Exercise objective | Word for word, restate all of the records.

───── Material provided

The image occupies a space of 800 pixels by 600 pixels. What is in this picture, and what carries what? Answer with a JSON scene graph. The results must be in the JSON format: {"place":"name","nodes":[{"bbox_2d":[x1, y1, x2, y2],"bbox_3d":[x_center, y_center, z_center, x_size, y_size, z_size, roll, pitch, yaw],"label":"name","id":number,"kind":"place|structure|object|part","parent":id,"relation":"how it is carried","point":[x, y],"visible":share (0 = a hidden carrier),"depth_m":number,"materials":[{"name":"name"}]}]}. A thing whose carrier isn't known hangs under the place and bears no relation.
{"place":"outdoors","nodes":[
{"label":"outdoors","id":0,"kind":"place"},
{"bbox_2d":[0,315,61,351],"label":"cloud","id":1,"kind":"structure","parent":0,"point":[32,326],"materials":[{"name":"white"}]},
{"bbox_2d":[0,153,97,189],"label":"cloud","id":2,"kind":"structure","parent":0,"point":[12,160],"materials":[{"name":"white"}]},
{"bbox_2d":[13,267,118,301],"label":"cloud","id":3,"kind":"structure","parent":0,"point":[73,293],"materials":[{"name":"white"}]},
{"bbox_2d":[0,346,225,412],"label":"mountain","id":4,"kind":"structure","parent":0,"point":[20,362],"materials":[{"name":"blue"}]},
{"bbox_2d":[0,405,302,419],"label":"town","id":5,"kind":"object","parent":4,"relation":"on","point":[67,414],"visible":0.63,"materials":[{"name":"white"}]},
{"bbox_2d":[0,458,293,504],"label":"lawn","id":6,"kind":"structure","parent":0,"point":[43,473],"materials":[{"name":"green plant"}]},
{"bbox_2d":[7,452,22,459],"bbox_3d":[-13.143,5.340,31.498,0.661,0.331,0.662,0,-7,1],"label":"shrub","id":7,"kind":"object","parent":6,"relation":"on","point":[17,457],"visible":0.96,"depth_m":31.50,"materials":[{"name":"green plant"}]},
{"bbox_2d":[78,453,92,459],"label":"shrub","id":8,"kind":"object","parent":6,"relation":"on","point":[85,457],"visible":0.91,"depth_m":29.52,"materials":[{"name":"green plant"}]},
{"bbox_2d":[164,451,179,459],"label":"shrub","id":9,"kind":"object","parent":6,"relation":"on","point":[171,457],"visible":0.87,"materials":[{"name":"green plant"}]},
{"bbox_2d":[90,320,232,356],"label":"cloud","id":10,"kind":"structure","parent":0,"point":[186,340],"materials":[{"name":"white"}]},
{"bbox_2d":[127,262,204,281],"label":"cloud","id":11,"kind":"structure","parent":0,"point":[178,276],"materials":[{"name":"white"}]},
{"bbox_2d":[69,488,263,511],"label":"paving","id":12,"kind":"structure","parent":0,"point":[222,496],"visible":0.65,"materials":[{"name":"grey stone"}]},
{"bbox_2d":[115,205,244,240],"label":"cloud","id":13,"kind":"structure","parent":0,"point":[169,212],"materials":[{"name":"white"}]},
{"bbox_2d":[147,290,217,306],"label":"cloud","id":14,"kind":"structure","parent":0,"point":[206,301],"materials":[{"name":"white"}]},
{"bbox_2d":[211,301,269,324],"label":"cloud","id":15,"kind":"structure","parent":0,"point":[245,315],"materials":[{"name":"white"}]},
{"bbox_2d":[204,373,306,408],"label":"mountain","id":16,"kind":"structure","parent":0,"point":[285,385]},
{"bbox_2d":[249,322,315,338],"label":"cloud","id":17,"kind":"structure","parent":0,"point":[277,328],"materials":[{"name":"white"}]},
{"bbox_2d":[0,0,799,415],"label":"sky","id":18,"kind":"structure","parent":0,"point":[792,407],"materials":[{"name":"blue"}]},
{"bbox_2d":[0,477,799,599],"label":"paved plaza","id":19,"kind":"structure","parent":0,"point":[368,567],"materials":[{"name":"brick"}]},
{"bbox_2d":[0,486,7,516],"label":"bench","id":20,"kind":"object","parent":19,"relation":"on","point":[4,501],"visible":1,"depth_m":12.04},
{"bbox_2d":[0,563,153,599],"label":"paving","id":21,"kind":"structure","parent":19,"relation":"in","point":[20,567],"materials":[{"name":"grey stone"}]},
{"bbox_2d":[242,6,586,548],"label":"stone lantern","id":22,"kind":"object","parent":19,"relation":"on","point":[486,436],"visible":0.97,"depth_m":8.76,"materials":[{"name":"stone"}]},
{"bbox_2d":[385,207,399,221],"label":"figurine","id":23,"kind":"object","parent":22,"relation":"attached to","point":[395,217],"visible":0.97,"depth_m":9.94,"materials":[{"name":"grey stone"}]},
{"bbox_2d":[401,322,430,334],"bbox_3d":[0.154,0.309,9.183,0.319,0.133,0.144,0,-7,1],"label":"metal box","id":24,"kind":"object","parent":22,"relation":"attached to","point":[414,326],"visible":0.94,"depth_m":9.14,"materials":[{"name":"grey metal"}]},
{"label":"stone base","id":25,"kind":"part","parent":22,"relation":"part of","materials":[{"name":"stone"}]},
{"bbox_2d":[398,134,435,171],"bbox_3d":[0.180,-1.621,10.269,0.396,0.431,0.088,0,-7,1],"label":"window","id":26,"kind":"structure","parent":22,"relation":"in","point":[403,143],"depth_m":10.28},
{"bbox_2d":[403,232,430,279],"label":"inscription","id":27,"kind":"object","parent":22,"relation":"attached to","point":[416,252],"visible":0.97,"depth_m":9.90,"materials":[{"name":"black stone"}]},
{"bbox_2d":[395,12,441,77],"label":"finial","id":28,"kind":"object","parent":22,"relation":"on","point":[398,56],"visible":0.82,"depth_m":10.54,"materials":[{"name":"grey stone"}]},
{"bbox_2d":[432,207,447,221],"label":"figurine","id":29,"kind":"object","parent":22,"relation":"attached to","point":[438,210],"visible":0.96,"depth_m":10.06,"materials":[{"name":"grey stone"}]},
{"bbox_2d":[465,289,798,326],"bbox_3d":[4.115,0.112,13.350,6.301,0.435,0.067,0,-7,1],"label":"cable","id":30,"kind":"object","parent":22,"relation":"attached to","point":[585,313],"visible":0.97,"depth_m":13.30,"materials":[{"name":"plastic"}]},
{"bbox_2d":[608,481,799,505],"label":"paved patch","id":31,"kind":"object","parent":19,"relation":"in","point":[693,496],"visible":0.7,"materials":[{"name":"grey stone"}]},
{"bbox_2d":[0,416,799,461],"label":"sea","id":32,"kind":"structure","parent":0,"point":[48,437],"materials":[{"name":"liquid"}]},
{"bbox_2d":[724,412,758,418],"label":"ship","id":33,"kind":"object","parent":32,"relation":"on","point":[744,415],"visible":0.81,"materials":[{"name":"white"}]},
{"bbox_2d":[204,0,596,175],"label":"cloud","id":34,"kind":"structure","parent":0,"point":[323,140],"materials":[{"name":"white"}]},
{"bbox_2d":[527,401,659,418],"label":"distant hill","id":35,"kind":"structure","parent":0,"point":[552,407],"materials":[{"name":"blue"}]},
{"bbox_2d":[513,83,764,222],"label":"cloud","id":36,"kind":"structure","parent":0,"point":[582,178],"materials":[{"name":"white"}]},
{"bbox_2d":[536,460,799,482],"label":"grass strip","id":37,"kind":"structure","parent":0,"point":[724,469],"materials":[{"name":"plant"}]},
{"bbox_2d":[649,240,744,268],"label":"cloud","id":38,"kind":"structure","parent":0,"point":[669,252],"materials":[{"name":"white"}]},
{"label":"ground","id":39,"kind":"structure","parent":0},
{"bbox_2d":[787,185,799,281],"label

──────────

Result |
The image occupies a space of 800 pixels by 600 pixels. What is in this picture, and what carries what? Answer with a JSON scene graph. The results must be in the JSON format: {"place":"name","nodes":[{"bbox_2d":[x1, y1, x2, y2],"bbox_3d":[x_center, y_center, z_center, x_size, y_size, z_size, roll, pitch, yaw],"label":"name","id":number,"kind":"place|structure|object|part","parent":id,"relation":"how it is carried","point":[x, y],"visible":share (0 = a hidden carrier),"depth_m":number,"materials":[{"name":"name"}]}]}. A thing whose carrier isn't known hangs under the place and bears no relation.
{"place":"outdoors","nodes":[
{"label":"outdoors","id":0,"kind":"place"},
{"bbox_2d":[0,315,61,351],"label":"cloud","id":1,"kind":"structure","parent":0,"point":[32,326],"materials":[{"name":"white"}]},
{"bbox_2d":[0,153,97,189],"label":"cloud","id":2,"kind":"structure","parent":0,"point":[12,160],"materials":[{"name":"white"}]},
{"bbox_2d":[13,267,118,301],"label":"cloud","id":3,"kind":"structure","parent":0,"point":[73,293],"materials":[{"name":"white"}]},
{"bbox_2d":[0,346,225,412],"label":"mountain","id":4,"kind":"structure","parent":0,"point":[20,362],"materials":[{"name":"blue"}]},
{"bbox_2d":[0,405,302,419],"label":"town","id":5,"kind":"object","parent":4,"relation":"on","point":[67,414],"visible":0.63,"materials":[{"name":"white"}]},
{"bbox_2d":[0,458,293,504],"label":"lawn","id":6,"kind":"structure","parent":0,"point":[43,473],"materials":[{"name":"green plant"}]},
{"bbox_2d":[7,452,22,459],"bbox_3d":[-13.143,5.340,31.498,0.661,0.331,0.662,0,-7,1],"label":"shrub","id":7,"kind":"object","parent":6,"relation":"on","point":[17,457],"visible":0.96,"depth_m":31.50,"materials":[{"name":"green plant"}]},
{"bbox_2d":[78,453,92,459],"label":"shrub","id":8,"kind":"object","parent":6,"relation":"on","point":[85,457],"visible":0.91,"depth_m":29.52,"materials":[{"name":"green plant"}]},
{"bbox_2d":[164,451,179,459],"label":"shrub","id":9,"kind":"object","parent":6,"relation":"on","point":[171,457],"visible":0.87,"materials":[{"name":"green plant"}]},
{"bbox_2d":[90,320,232,356],"label":"cloud","id":10,"kind":"structure","parent":0,"point":[186,340],"materials":[{"name":"white"}]},
{"bbox_2d":[127,262,204,281],"label":"cloud","id":11,"kind":"structure","parent":0,"point":[178,276],"materials":[{"name":"white"}]},
{"bbox_2d":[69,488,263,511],"label":"paving","id":12,"kind":"structure","parent":0,"point":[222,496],"visible":0.65,"materials":[{"name":"grey stone"}]},
{"bbox_2d":[115,205,244,240],"label":"cloud","id":13,"kind":"structure","parent":0,"point":[169,212],"materials":[{"name":"white"}]},
{"bbox_2d":[147,290,217,306],"label":"cloud","id":14,"kind":"structure","parent":0,"point":[206,301],"materials":[{"name":"white"}]},
{"bbox_2d":[211,301,269,324],"label":"cloud","id":15,"kind":"structure","parent":0,"point":[245,315],"materials":[{"name":"white"}]},
{"bbox_2d":[204,373,306,408],"label":"mountain","id":16,"kind":"structure","parent":0,"point":[285,385]},
{"bbox_2d":[249,322,315,338],"label":"cloud","id":17,"kind":"structure","parent":0,"point":[277,328],"materials":[{"name":"white"}]},
{"bbox_2d":[0,0,799,415],"label":"sky","id":18,"kind":"structure","parent":0,"point":[792,407],"materials":[{"name":"blue"}]},
{"bbox_2d":[0,477,799,599],"label":"paved plaza","id":19,"kind":"structure","parent":0,"point":[368,567],"materials":[{"name":"brick"}]},
{"bbox_2d":[0,486,7,516],"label":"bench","id":20,"kind":"object","parent":19,"relation":"on","point":[4,501],"visible":1,"depth_m":12.04},
{"bbox_2d":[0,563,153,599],"label":"paving","id":21,"kind":"structure","parent":19,"relation":"in","point":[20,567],"materials":[{"name":"grey stone"}]},
{"bbox_2d":[242,6,586,548],"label":"stone lantern","id":22,"kind":"object","parent":19,"relation":"on","point":[486,436],"visible":0.97,"depth_m":8.76,"materials":[{"name":"stone"}]},
{"bbox_2d":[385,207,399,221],"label":"figurine","id":23,"kind":"object","parent":22,"relation":"attached to","point":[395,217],"visible":0.97,"depth_m":9.94,"materials":[{"name":"grey stone"}]},
{"bbox_2d":[401,322,430,334],"bbox_3d":[0.154,0.309,9.183,0.319,0.133,0.144,0,-7,1],"label":"metal box","id":24,"kind":"object","parent":22,"relation":"attached to","point":[414,326],"visible":0.94,"depth_m":9.14,"materials":[{"name":"grey metal"}]},
{"label":"stone base","id":25,"kind":"part","parent":22,"relation":"part of","materials":[{"name":"stone"}]},
{"bbox_2d":[398,134,435,171],"bbox_3d":[0.180,-1.621,10.269,0.396,0.431,0.088,0,-7,1],"label":"window","id":26,"kind":"structure","parent":22,"relation":"in","point":[403,143],"depth_m":10.28},
{"bbox_2d":[403,232,430,279],"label":"inscription","id":27,"kind":"object","parent":22,"relation":"attached to","point":[416,252],"visible":0.97,"depth_m":9.90,"materials":[{"name":"black stone"}]},
{"bbox_2d":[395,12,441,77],"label":"finial","id":28,"kind":"object","parent":22,"relation":"on","point":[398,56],"visible":0.82,"depth_m":10.54,"materials":[{"name":"grey stone"}]},
{"bbox_2d":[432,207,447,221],"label":"figurine","id":29,"kind":"object","parent":22,"relation":"attached to","point":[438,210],"visible":0.96,"depth_m":10.06,"materials":[{"name":"grey stone"}]},
{"bbox_2d":[465,289,798,326],"bbox_3d":[4.115,0.112,13.350,6.301,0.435,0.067,0,-7,1],"label":"cable","id":30,"kind":"object","parent":22,"relation":"attached to","point":[585,313],"visible":0.97,"depth_m":13.30,"materials":[{"name":"plastic"}]},
{"bbox_2d":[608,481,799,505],"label":"paved patch","id":31,"kind":"object","parent":19,"relation":"in","point":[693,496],"visible":0.7,"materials":[{"name":"grey stone"}]},
{"bbox_2d":[0,416,799,461],"label":"sea","id":32,"kind":"structure","parent":0,"point":[48,437],"materials":[{"name":"liquid"}]},
{"bbox_2d":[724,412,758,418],"label":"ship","id":33,"kind":"object","parent":32,"relation":"on","point":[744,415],"visible":0.81,"materials":[{"name":"white"}]},
{"bbox_2d":[204,0,596,175],"label":"cloud","id":34,"kind":"structure","parent":0,"point":[323,140],"materials":[{"name":"white"}]},
{"bbox_2d":[527,401,659,418],"label":"distant hill","id":35,"kind":"structure","parent":0,"point":[552,407],"materials":[{"name":"blue"}]},
{"bbox_2d":[513,83,764,222],"label":"cloud","id":36,"kind":"structure","parent":0,"point":[582,178],"materials":[{"name":"white"}]},
{"bbox_2d":[536,460,799,482],"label":"grass strip","id":37,"kind":"structure","parent":0,"point":[724,469],"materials":[{"name":"plant"}]},
{"bbox_2d":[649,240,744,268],"label":"cloud","id":38,"kind":"structure","parent":0,"point":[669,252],"materials":[{"name":"white"}]},
{"label":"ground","id":39,"kind":"structure","parent":0},
{"bbox_2d":[787,185,799,281],"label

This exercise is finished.